Relapse possibilities combined with long-term persistence of behavioral and cognitive deficits highlight the importance of a medical follow-up, including psychiatric monitoring.

Conclusion

Autoimmune encephalitis is a rare and heterogeneous disease. Various psychiatric presentation can occur, associated or not with neurological symptoms. Most of the time, psychiatric symptoms appear subacutely, in patients without any psychosis history. The frequency and severity of these psychiatric features depend on antibodies. Even if case reports highlighted psychiatric features, in studies conducted in psychiatric patients, the level of autoimmune encephalitis was low, with variable results according to the studies. This apparent discrepancy is multifactorial and likely due to assays being used in the different studies, younger psychosis patients than autoimmune encephalitis patients and nonstandardized clinical definitions of psychosis and schizophrenia. Anyway, autoimmune encephalitis diagnosis is difficult and incidence in psychiatric disease is probably low. However, autoimmune encephalitis has to be in the differential diagnosis process of psychiatrists because they often have primary psychiatric presentations and a rapid treatment is essential.

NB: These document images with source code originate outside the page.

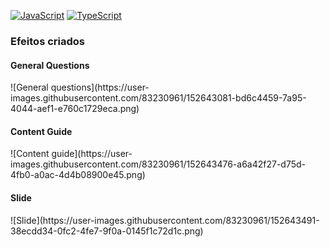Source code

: [![JavaScript](https://img.shields.io/badge/--F7DF1E?logo=javascript&logoColor=000)](https://www.javascript.com/) [![TypeScript](https://img.shields.io/badge/--3178C6?logo=typescript&logoColor=ffffff)](https://www.typescriptlang.org/)

<h3> Efeitos criados </h3>

<h4> General Questions </h4>
![General questions](https://user-images.githubusercontent.com/83230961/152643081-bd6c4459-7a95-4044-aef1-e760c1729eca.png)


<h4> Content Guide </h4>
![Content guide](https://user-images.githubusercontent.com/83230961/152643476-a6a42f27-d75d-4fb0-a0ac-4d4b08900e45.png)

<h4> Slide </h4>
![Slide](https://user-images.githubusercontent.com/83230961/152643491-38ecdd34-0fc2-4fe7-9f0a-0145f1c72d1c.png)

For all patients, particular attention has to be paid on neurological signs, such as autonomic disability, disorientation, movement disorders, seizures, or hyponatremia. Neurological examination and early biological testing should be realized:

  • for patients presenting neurological symptoms, even soft one;
  • for young women with first psychiatric manifestations; and
  • for all patients with atypical psychiatric presentation, evolution or treatment response.

In these specific cases, EEG and MRI can be performed but are generally non-indicative of the disease because they are not always abnormal and very rarely pathognomonic. The biological sample, CSF preferentially otherwise sera, should be sent to reference center and tested according to the gold standard guidelines. If patients tested are positive for autoimmune encephalitis antibodies, they should be referred to neurological centers. In any case, such biological samples associated with psychiatric history of the patients are interesting elements helping for prospective studies.

Disclosure

The authors report no conflicts of interest in this work.